En los documentos oficiales estadounidenses se habla de China como la gran incógnita de este siglo, de modo que en un año de elecciones norteamericanas, pensar en la reacción del gigante asiático de cara a ese proceso resulta en este momento de lo más pertinente. Y uno de los aspectos más inquietantes tiene que ver con el destino de Taiwán, “la isla rebelde” para los dirigentes de Pekín.
Entre las muchas especulaciones que podemos leer en estos días, antes del casi previsible triunfo de Donald Trump en las elecciones del mes de noviembre, hay quien contempla la posibilidad de una invasión de Taiwán por parte de China. Un escenario apocalíptico. Taiwán es la gran proveedora de unos elementos sin los cuales se paralizaría Occidente: los chips.
En La guerra del los chips, el libro de Chris Miller, definitivo para comprender el fenómeno de estos componentes, podemos leer: “Rara vez pensamos en los chips, pero ellos han creado el mundo moderno. El destino de las naciones ha dependido de su capacidad para aprovechar el poder de computación. La globalización tal como la conocemos no existiría sin el comercio de semiconductores y los productos electrónicos que éste hace posible. La primacía militar de Estados Unidos surge en gran medida de su capacidad para aplicar chips a usos militares”.
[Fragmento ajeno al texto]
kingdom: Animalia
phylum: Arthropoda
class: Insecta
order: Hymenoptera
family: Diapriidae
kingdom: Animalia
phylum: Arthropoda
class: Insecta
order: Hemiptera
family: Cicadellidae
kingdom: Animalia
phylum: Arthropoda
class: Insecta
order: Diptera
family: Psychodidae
Y Taiwán, una pequeña isla en el Mar del Sur de la China, es un gigante en el mundo de los chips. La historia de cómo este enclave asiático logró posicionarse hasta convertirse en clave para tanto de lo que hoy mueve el mundo es absolutamente apasionante.
Las calles entonces polvorientas de escasos automóviles y grises edificios de Taipei, la capital de Taiwán, vieron salir hacia Estados Unidos en el verano de 1969 a Shih Chin-tay, un joven crecido en un pueblo de pescadores, que iba con destino a la Universidad de Princeton. Estados Unidos tenía aquel año una economía mayor que las de la Unión Soviética, Japón, Alemania y Francia juntas. El joven Chin-tay soñaba con mejorar la situación de su isla, y vaya si lo consiguió.
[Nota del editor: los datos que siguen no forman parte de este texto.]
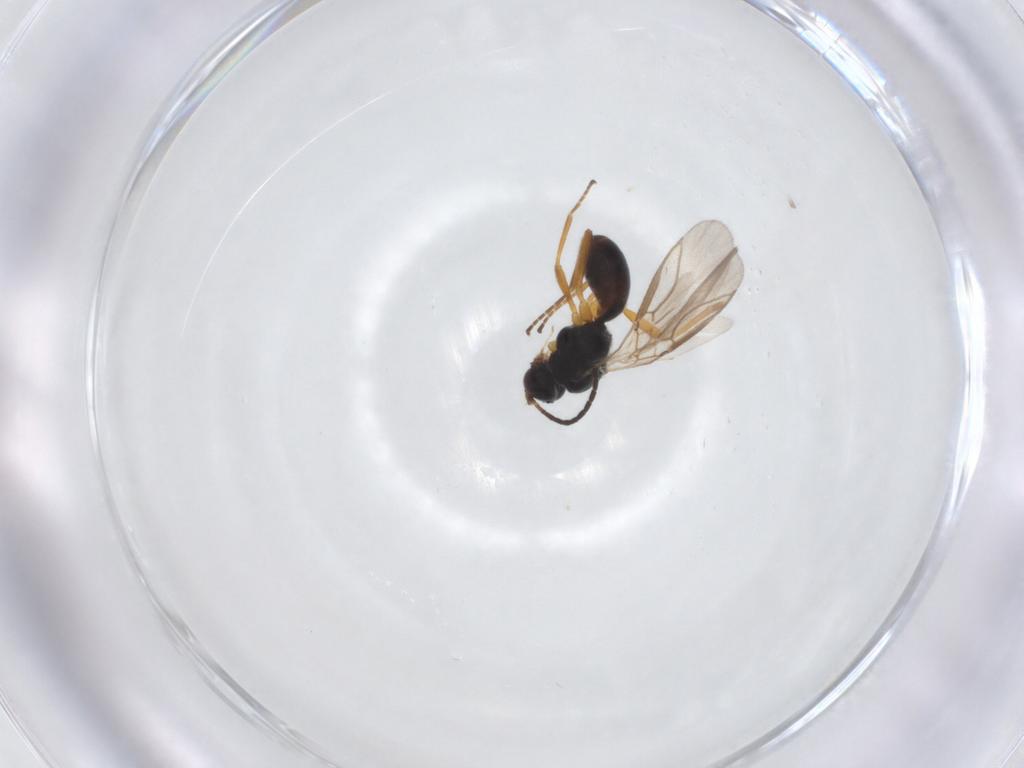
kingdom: Animalia
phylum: Arthropoda
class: Insecta
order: Hymenoptera
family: Braconidae
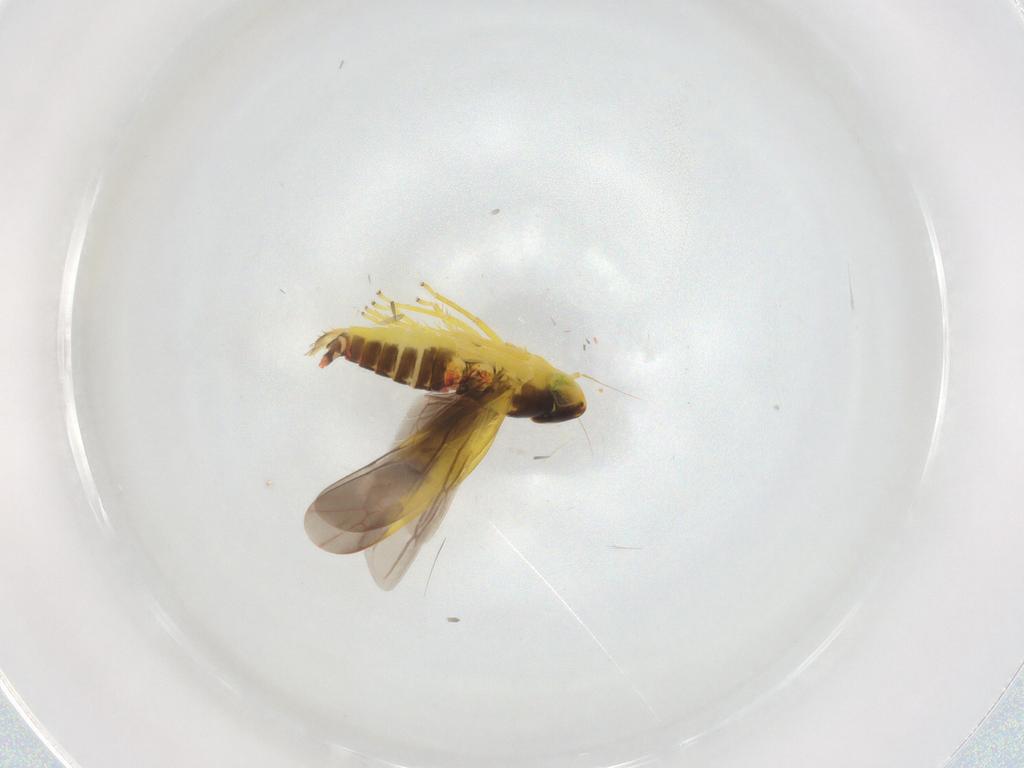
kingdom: Animalia
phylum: Arthropoda
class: Insecta
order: Hemiptera
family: Cicadellidae
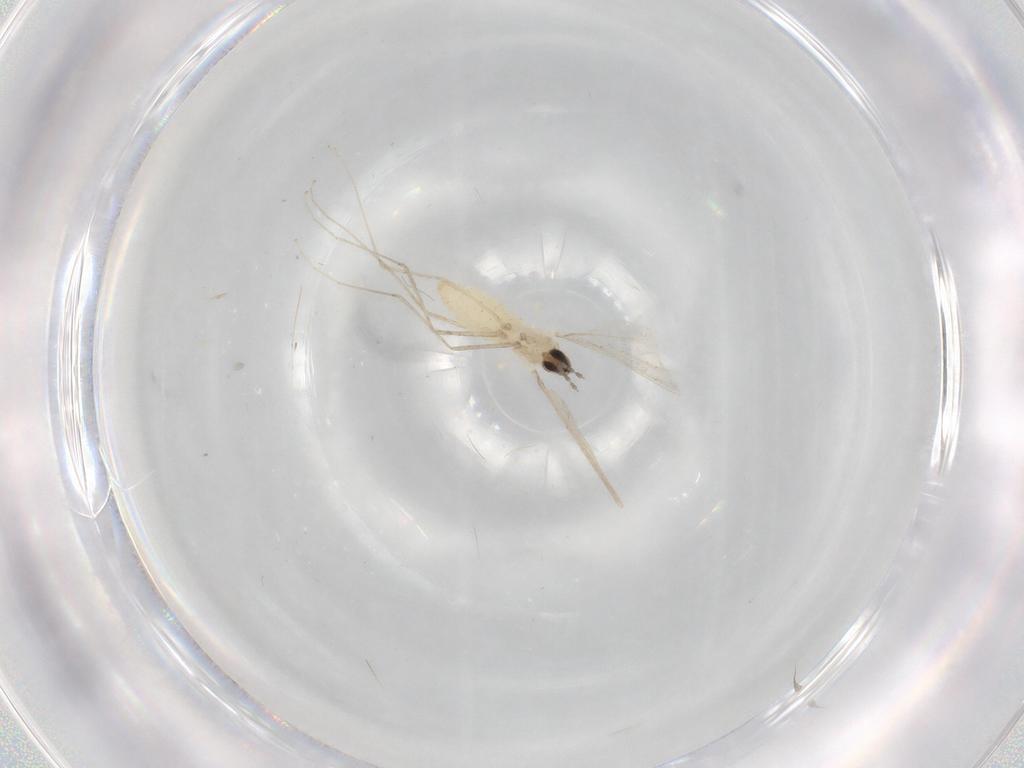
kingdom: Animalia
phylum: Arthropoda
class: Insecta
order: Diptera
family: Cecidomyiidae
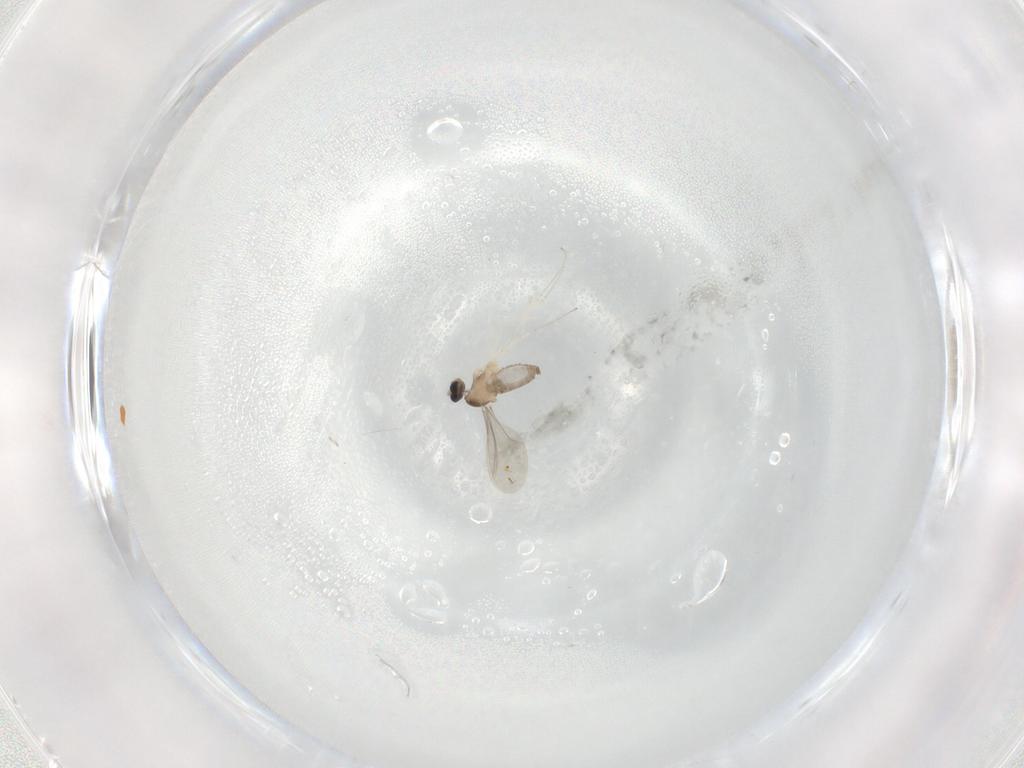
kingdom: Animalia
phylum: Arthropoda
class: Insecta
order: Diptera
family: Cecidomyiidae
A su regreso de Estados Unidos a finales de la década de 1970, Shih Chin-tay se unió a los mejores y más brillantes ingenieros de Taiwán y, en una pequeña localidad al sur de Taipei, montaron con el apoyo del gobierno, el embrión de Taiwan Semiconductor Manufacturing Company (TSMC), que es hoy la novena empresa más valiosa del mundo.
En TSMC Taiwán fabrica más de la mitad de los chips que permiten el funcionamiento desde un coche a un televisor, pasando por un teléfono y hasta un avión. Para dirigirla reclutaron a Morris Chang, un ingeniero chino-estadounidense que hoy es conocido como el padre de la industria de semiconductores de Taiwán. Chang comprendió que no podía competir con la poderosa industria norteamericana o japonesa y se centró en unos componentes del tamaño de una uña que hoy mueven el mundo.
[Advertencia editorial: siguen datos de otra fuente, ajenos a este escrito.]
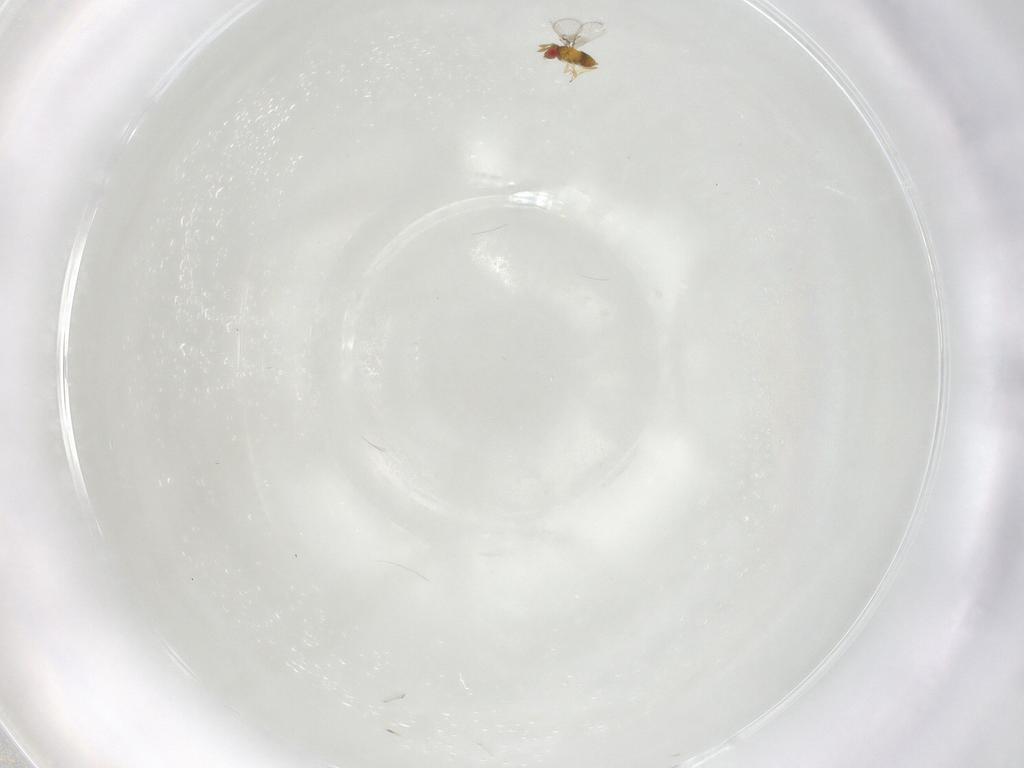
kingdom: Animalia
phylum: Arthropoda
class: Insecta
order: Hymenoptera
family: Trichogrammatidae
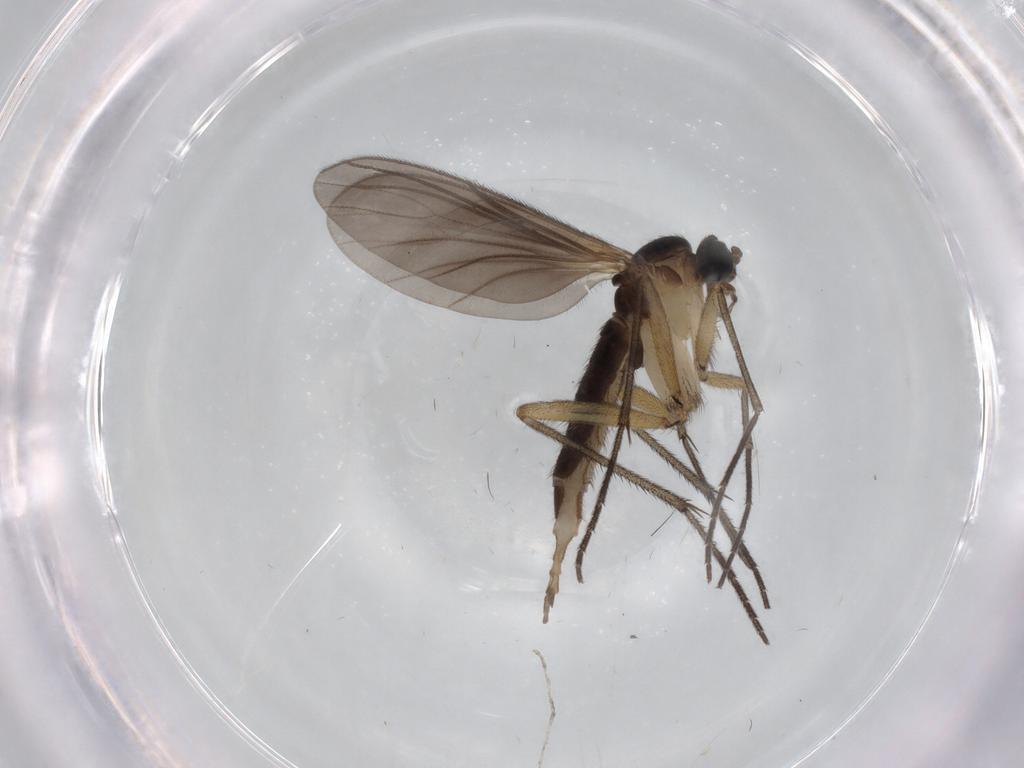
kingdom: Animalia
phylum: Arthropoda
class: Insecta
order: Diptera
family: Sciaridae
Los codiciados secretos de TSMC hacen hoy a Taiwán imprescindible pero también muy vulnerable. El gobierno de Xi Jinping no renuncia a “reunificar” su territorio incorporando de nuevo la isla a la “madre China”, de hecho esa es una meta fijada para antes de 2049 cuando se cumplirán 100 años de la República Popular de China.
El riesgo que pende sobre Taiwán plantea una cuestión no precisamente menor: el hecho de que la producción de potencia informática de Estados Unidos en particular y de Occidente en general dependa de una serie pequeña de puntos críticos. Las herramientas, los productos químicos el software son a menudo producidos por un puñado de empresas, y en algunos casos por una única empresa.
Dice Chris Miller en el citado La guerra del los chips: “Ninguna otra faceta de la economía depende tanto de tan pocas empresas. Los chips de Taiwán proporcionan cada año el 37 por ciento de la nueva potencia informática del mundo. Dos empresas coreanas producen el 44 por ciento de los chips de memoria del mundo. La empresa holandesa ASML fabrica el 100 por ciento de las máquinas de litografía ultravioleta extrema del mundo, sin las cuales es simplemente imposible fabricar chips de última generación”.
Visto así, sin ánimo de alarmismo pero contemplando una realidad que parece incontestable, quizá vivimos en un mundo más frágil de lo que podíamos imaginar.